#### TO DO:
• A. In the essay about the Barcelona trip, which sea does the narrator say the Mediterranean is nothing like?
• B. List everything the essay about the Barcelona trip says the two girls on the beach are doing while the narrator listens to their gossip.
• C. Carry on the essay about the Barcelona trip from its final sentence, keeping its second-person voice.

#### TEXT PROVIDED:
*** Begin section ***

I have already lost touch with a couple of people I used to be
Ordinarily, you feel far away from that boy staring at his feet. Did you consider the pain of losing touch with him entirely?
Glow in the dark stars like the ones plastered on your childhood bedroom ceiling descend from the fly tower above the crowd. Teen girls and boys are holding hands, laying down, staring up at the embroidered machinery—pockets of light from the Barcelona summer night peak through gaps in the closed arena roof. As the clouds pass the sun, the light moves, and a new group is spotlit celestially; they whisper and double over in laughter. Some are taking videos of themselves screaming the words: Another day pretending I’m older than I am / Another perfect moment that doesn’t feel like mine.
Others bawl and howl with anguish so genuine; you think: who here is old enough to be tired of the girl they are? Mascara runs, fringes stick to sweaty foreheads, shiny skirts shed tassels and glitter on the concrete steps between sections. Then you see the dreamers: four girls who gaze serenely at the artificial starry night. Around them is hysteria. Their favorite singer is on stage. Comrades scream and stomp their feet. And yet, these girls are serene. The tenderness. Even from afar, you can feel their bond. It was yours, too, once. The secrets they tell and keep, the promises they make and break. The dreamers do not know they will never feel like this again. Eventually, they will retire into the stands and ache for themselves and each other.
Some days earlier, this beach scene: an overpriced strawberry margarita sweating in the heat, the base of the plastic glass disappearing into the sand, a book with sand in between the pages like microscopic placeholders, the washed-out glare of the sun through dark-tinted aviators. Two girls are playing music from a small speaker, smoking rolled cigarettes, and sheltering their faces from the sun with their backpacks. You get lost in their gossip. Elena: she is not a good friend. Prickly, stand-offish, ‘weird’ with strangers. And can you believe how she treats her boyfriend? Like she’s the man. Like it’s her world. And he’s just living in it.
“Do you remember when we had gossip?” You say to Natalia.
“What do you mean?” She replies, raising her head from the towel on the sand for a beat.
“When we had drama to talk about.”
She lies back down, weary from a whole day of sun.
“We’ve already done that.”
You cannot tell if she means earlier on the trip, in those feverish first hours of a reunion, or if, in general, You Had Gossiped (past tense). It sent a pang: the idea that a certain kind of fun, which revolved around transforming nothing into something by pure force of will, just for the fun of it — was a past thing.
Woozy from the sun, you wade into the Mediterranean, not expecting it to be cold. It’s nothing like the Irish Sea, but the hair on the back of your neck stands up as you wade further in. On the shore are two boys, shifting their weight nervously from one foot to another. Their long, bronzed backs drink up the sun. Two girls stand a couple of feet away. They are not together, but they have noticed each other. The boys fidget, and the girls show off, tossing their golden hair and drawing patterns in the sand with their toes.

*** End section ***

#### RECORDED INFORMATION:

*** Begin section ***

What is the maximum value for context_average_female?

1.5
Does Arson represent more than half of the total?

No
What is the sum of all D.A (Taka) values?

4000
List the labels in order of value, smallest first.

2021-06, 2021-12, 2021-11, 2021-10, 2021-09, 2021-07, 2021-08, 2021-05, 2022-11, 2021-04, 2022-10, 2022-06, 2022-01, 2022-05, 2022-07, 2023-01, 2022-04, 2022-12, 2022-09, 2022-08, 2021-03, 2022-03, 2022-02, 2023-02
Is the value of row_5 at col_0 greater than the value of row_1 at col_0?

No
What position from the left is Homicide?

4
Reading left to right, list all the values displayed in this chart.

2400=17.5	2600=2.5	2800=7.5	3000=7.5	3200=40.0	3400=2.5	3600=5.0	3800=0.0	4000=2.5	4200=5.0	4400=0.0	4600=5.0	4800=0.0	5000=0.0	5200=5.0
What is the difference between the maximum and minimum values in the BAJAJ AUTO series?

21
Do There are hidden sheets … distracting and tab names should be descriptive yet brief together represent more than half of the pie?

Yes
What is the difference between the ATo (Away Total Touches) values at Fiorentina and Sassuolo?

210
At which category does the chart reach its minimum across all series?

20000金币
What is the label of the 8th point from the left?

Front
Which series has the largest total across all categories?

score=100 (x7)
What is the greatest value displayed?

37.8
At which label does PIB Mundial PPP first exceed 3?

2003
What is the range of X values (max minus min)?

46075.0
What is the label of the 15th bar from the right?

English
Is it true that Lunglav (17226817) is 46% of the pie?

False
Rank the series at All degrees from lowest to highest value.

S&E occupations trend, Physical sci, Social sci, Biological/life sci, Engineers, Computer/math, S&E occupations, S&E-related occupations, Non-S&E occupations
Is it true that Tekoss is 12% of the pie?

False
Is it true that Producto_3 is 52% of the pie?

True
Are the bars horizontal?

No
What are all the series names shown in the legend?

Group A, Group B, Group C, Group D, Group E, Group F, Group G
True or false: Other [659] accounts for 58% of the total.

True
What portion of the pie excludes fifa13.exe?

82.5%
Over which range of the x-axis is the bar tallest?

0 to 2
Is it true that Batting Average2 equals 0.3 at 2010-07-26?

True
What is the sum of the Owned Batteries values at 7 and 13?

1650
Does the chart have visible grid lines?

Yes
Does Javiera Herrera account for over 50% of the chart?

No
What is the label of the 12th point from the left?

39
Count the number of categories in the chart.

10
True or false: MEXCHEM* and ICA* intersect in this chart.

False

*** End section ***

#### RESPONSES FOR EACH TASK:
• A. The Irish Sea.

• B.
- Playing music from a small speaker
- Smoking rolled cigarettes
- Sheltering their faces from the sun with their backpacks

• C.
Did you ever have that feeling?
These are the games that straight people play with each other: there is always the pursued and the pursuer; it is expected and encouraged, performed often and without comment. You are always the bystander to this certain performance of romance. The ‘courtship’ of it all. Remember when it hurt. When you wanted to look openly, with the hope of someone looking back. How you perfected a studied gaze to your feet to anticipate the tilt of someone’s head away from your general direction, finding the exact moment to steal a glance.
The Didion quote: “I have already lost touch with a couple of people I used to be.”
You don’t understand people who are so crippled by nostalgia for one period of time that they can’t find adventure in the present.
Ordinarily, you feel far away from that boy staring at his feet.
Did you consider the pain of losing touch with him entirely?
You find St Antony in Catedral Del Mar. It occurs to you then that you owe him something. For all the prayers he answered — the patron saint of lost keys, wallets, and phones. How often had you enlisted him to locate your essentials in a blind panic? This is the Irish in you. It comes out in fits and spurts. Lately, you have said fewer prayers to St Antony. It is true that your trips now are frictionless. You are less frantic about seeing and doing everything. The impulse to rush down to the beach and stay there all day under the sun with a thin blanket, a speaker, rolled cigarettes, and no umbrella has disappeared. Please, god, where is the sunscreen?
Remember your last trip with Natalia? You rode bikes around Warsaw in Converse that were too small and gave you blisters. You’d never do that now. You’d say no, let’s wait until tomorrow when I’ve got better socks on.
Or how about when you boarded a train to Gdynia for a festival, and it rained so much that your favorite act was stopped short, and your clothes were sopping wet in the cold, windy night, spent at the station waiting for a train at first light?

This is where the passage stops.